Scan the records for the word "titlebar". Report each line where it occurs.

+++ Input material

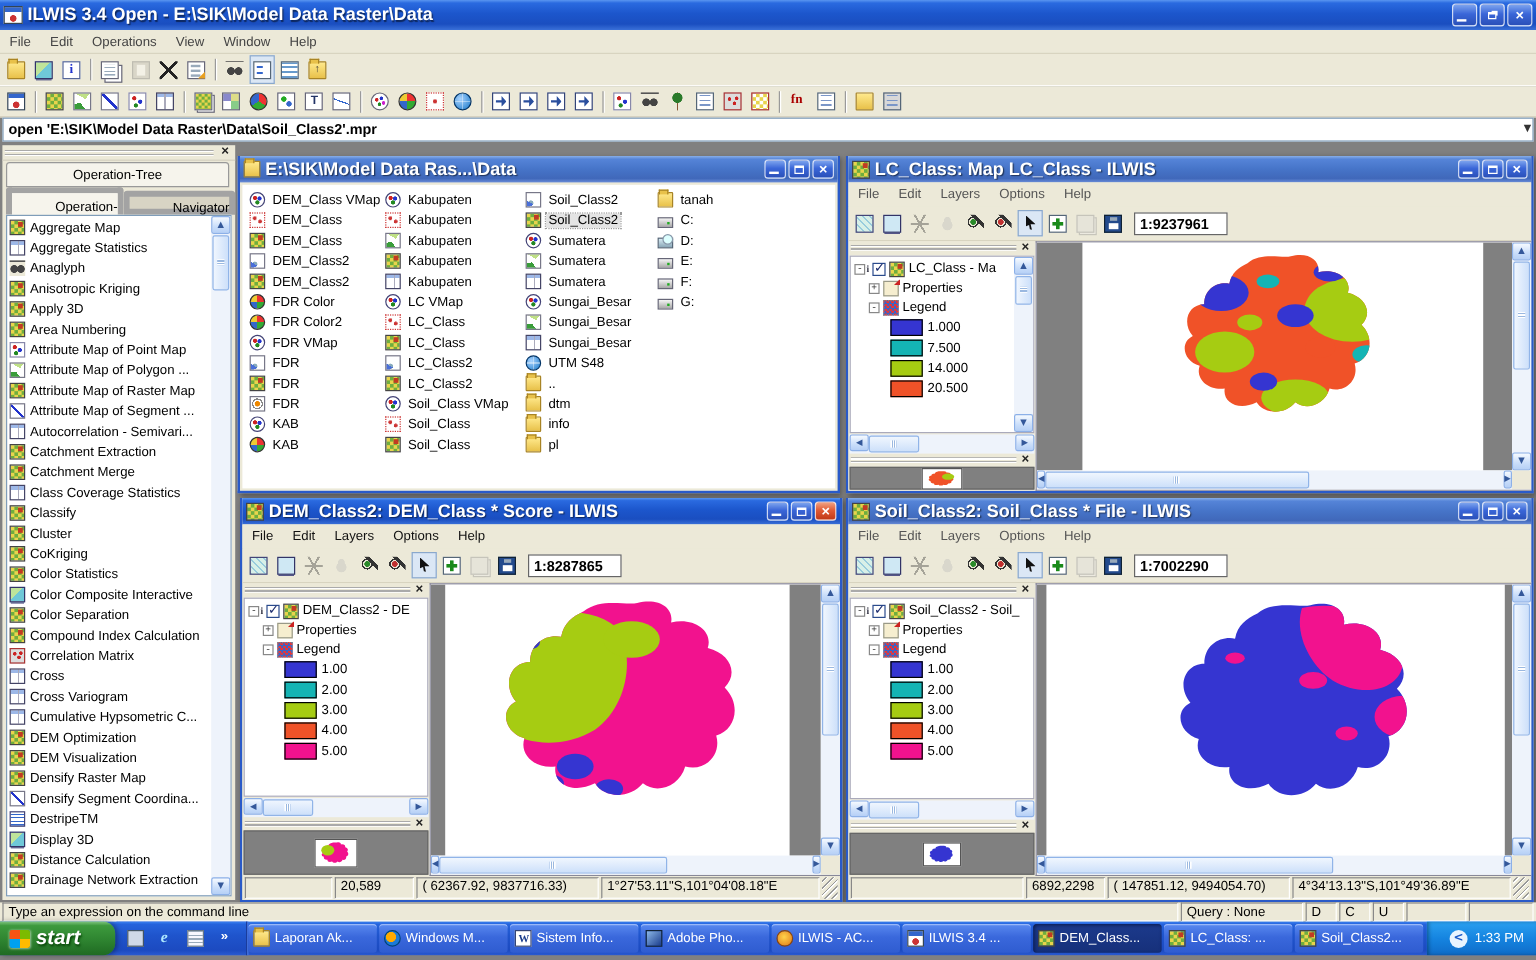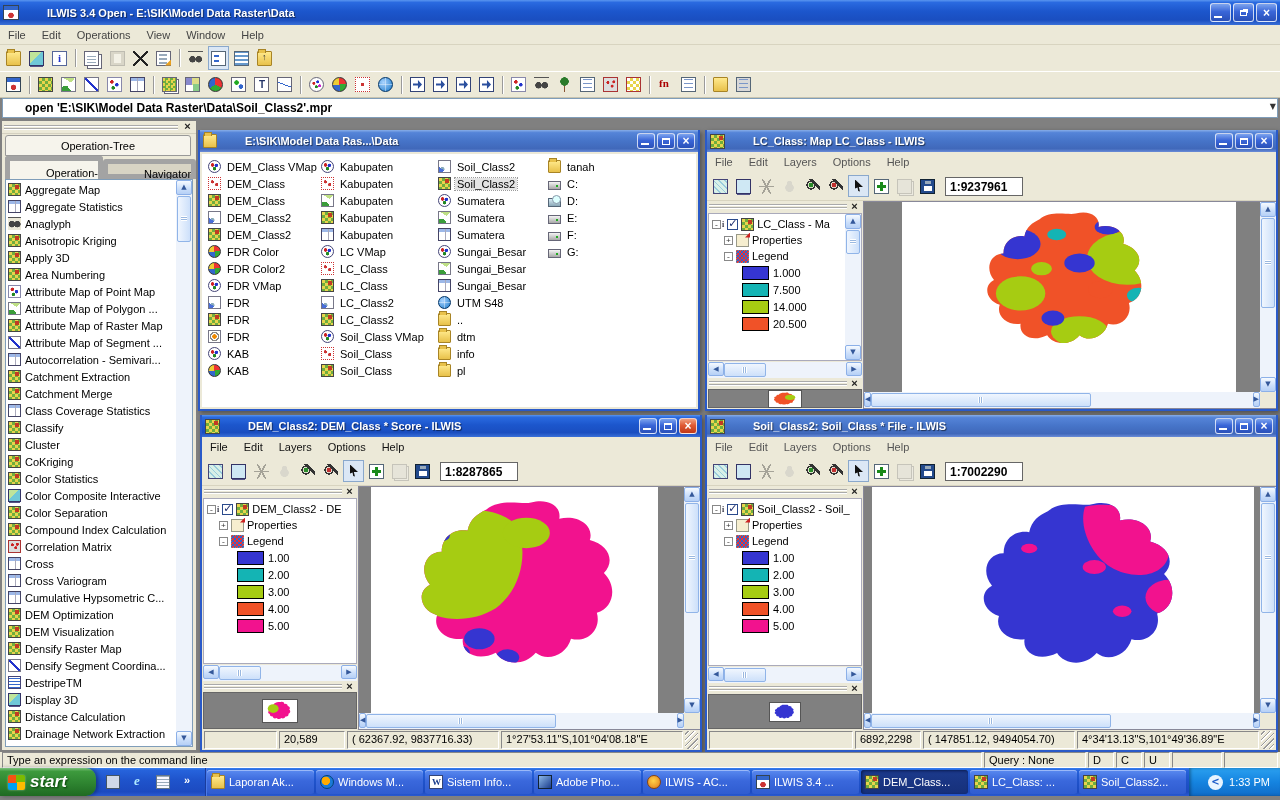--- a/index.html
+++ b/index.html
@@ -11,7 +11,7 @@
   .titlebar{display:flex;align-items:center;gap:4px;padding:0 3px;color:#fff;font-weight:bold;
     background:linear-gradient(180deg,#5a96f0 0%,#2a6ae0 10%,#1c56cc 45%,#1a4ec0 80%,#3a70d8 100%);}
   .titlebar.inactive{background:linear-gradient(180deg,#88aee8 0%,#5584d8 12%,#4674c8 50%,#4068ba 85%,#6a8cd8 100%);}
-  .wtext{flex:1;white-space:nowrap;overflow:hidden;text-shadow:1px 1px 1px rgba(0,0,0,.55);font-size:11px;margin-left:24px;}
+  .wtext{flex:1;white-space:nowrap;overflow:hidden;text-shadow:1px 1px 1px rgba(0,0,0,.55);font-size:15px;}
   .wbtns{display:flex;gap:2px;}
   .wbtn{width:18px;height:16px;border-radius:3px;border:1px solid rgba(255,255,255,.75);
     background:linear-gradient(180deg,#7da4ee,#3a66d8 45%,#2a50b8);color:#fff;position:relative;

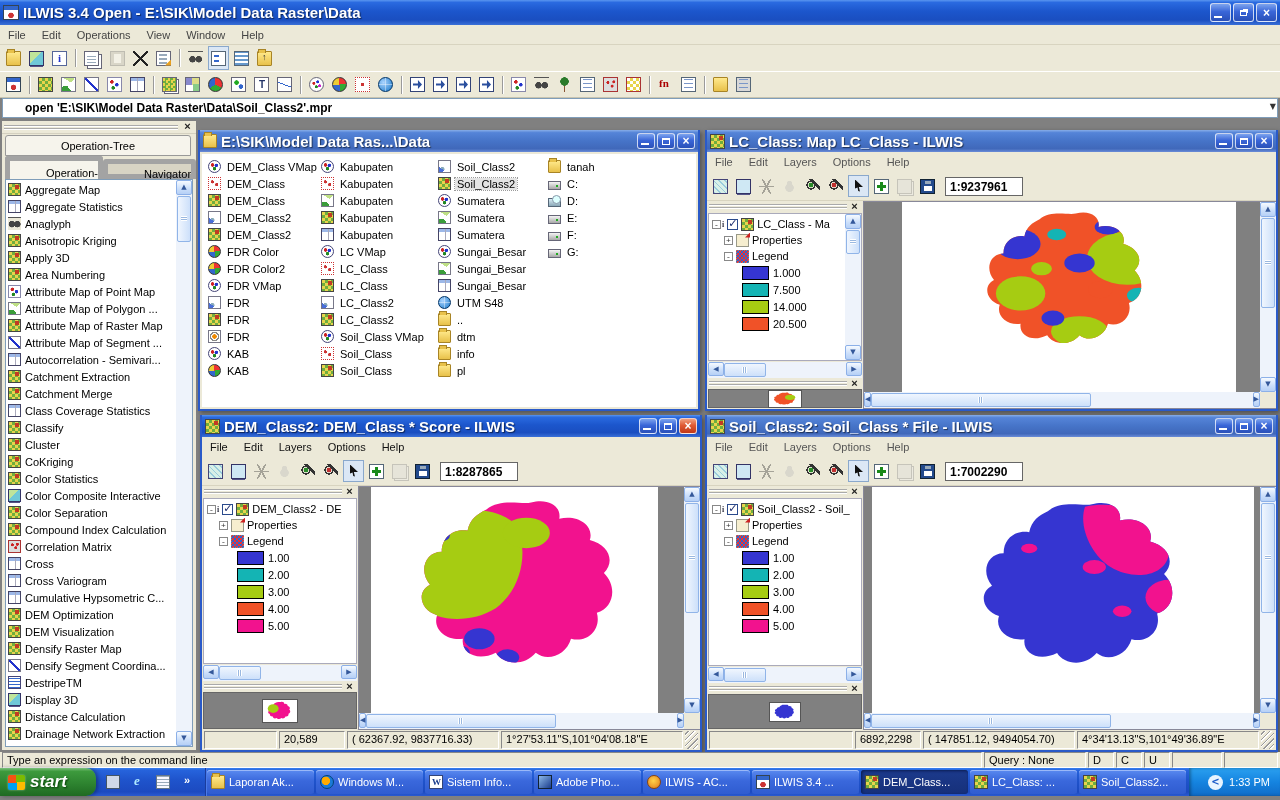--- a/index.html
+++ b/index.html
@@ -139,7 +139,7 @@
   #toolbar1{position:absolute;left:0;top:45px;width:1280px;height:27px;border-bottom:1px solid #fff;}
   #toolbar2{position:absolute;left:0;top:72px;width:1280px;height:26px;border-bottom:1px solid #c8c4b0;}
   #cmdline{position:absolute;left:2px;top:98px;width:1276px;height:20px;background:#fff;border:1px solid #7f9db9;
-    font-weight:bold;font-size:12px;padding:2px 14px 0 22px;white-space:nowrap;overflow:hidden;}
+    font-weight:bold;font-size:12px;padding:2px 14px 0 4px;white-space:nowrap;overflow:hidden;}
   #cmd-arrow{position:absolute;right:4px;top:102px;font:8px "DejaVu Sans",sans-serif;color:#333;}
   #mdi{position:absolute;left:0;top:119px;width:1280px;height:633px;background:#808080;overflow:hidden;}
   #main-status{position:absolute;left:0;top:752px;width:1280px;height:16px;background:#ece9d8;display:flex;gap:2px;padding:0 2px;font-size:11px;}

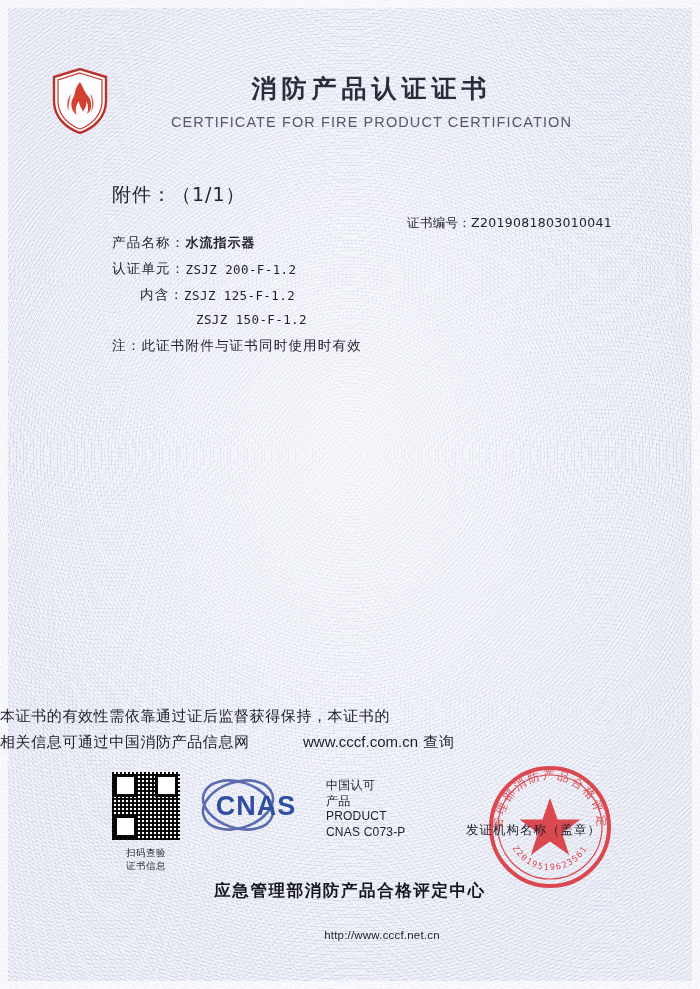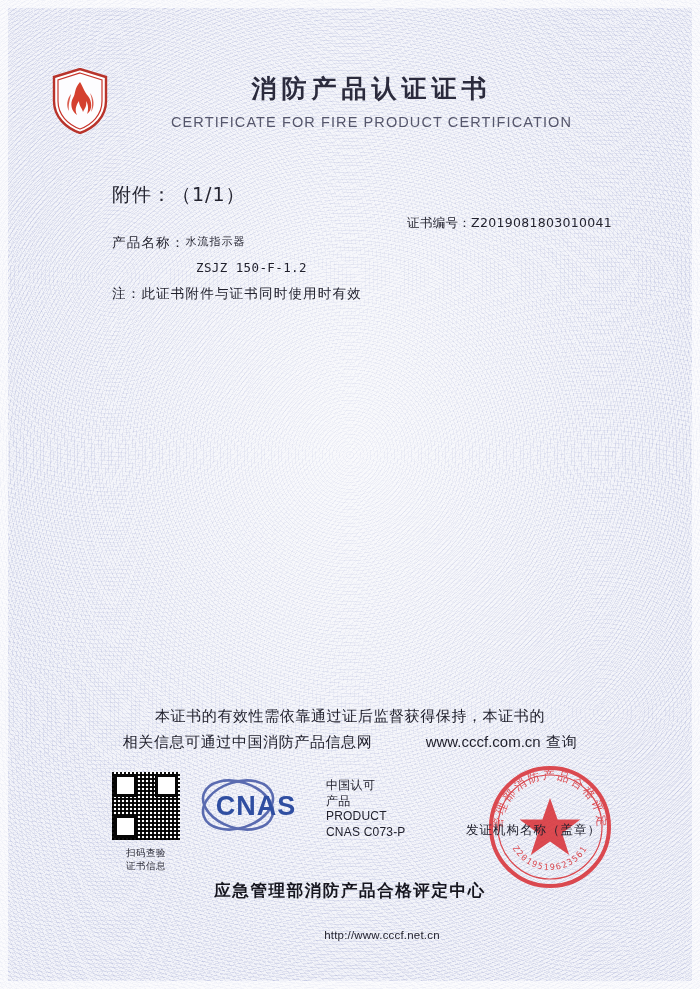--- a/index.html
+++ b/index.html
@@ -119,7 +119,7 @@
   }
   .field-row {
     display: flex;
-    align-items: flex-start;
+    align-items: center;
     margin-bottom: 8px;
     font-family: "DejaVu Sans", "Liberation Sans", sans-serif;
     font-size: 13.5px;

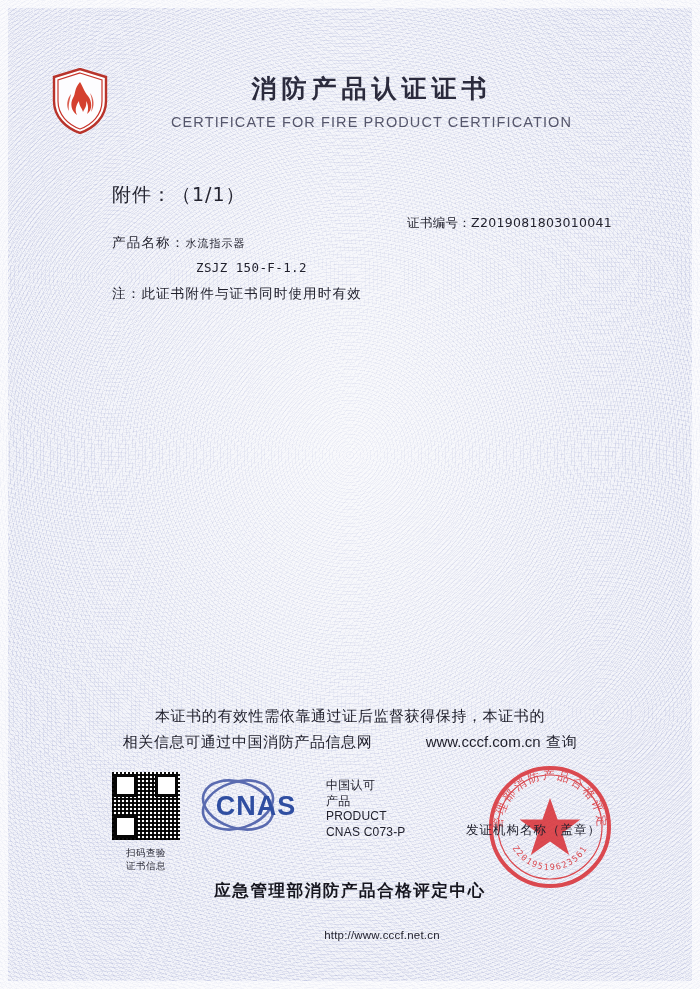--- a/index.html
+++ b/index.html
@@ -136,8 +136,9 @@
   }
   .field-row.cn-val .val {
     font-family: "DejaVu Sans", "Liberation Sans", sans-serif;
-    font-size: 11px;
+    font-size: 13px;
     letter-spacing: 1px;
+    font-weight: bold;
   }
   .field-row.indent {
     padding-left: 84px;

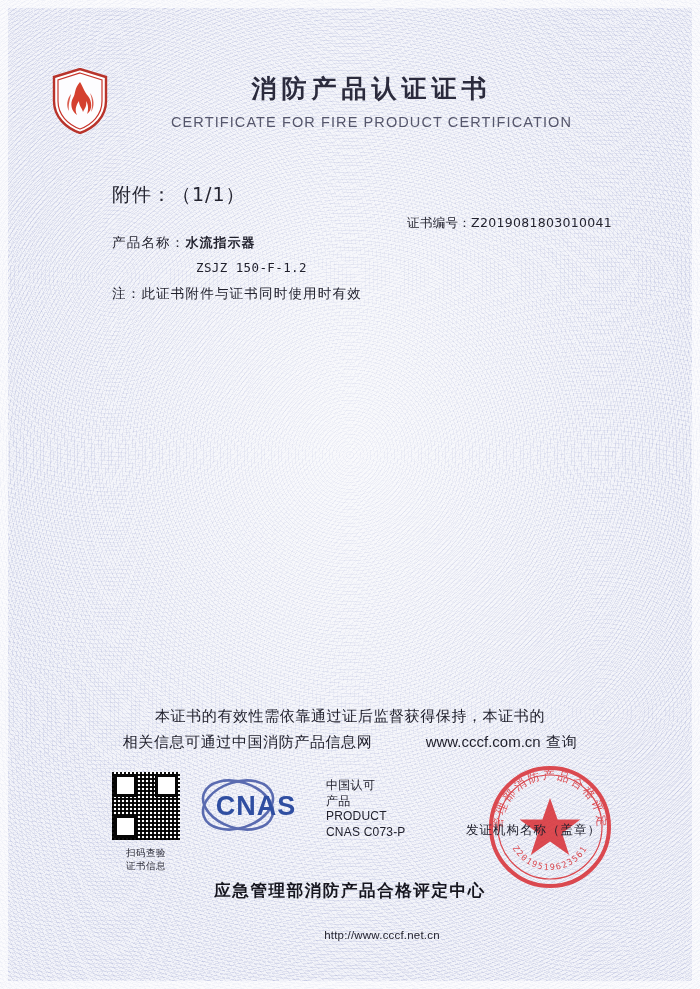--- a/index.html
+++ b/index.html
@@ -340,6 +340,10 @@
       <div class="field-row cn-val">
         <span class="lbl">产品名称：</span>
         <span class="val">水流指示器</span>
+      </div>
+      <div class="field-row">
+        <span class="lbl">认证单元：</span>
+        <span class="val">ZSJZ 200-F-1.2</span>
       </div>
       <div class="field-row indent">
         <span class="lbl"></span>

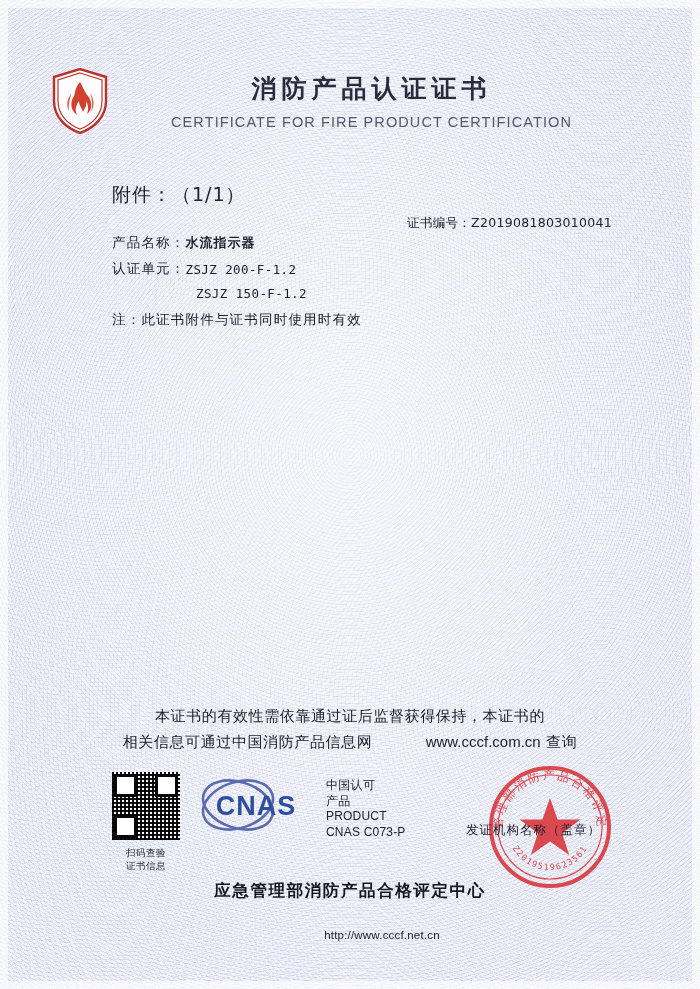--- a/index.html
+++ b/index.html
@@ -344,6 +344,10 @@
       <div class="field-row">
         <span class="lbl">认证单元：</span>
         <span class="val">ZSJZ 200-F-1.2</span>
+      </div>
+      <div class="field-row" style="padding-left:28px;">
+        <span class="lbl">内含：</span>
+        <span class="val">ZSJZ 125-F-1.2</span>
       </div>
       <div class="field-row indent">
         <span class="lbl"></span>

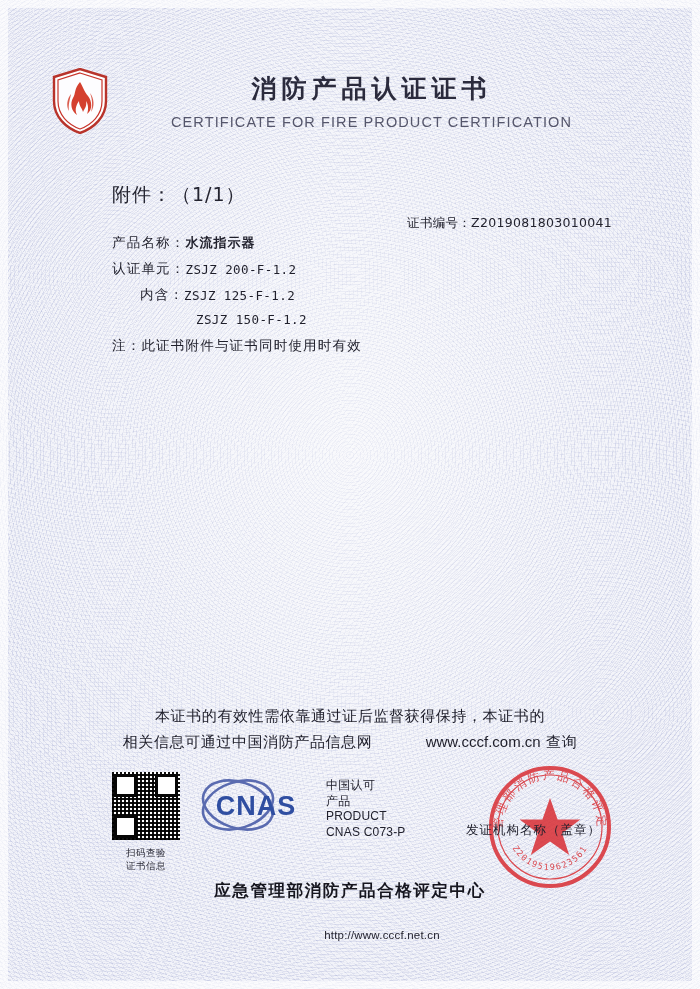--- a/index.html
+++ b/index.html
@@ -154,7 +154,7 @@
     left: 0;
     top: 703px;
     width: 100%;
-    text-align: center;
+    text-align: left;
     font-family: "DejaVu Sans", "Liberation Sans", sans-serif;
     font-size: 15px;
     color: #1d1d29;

++++++

## Output for this task
   .titlebar{display:flex;align-items:center;gap:4px;padding:0 3px;color:#fff;font-weight:bold;
   .titlebar.inactive{background:linear-gradient(180deg,#88aee8 0%,#5584d8 12%,#4674c8 50%,#4068ba 85%,#6a8cd8 100%);}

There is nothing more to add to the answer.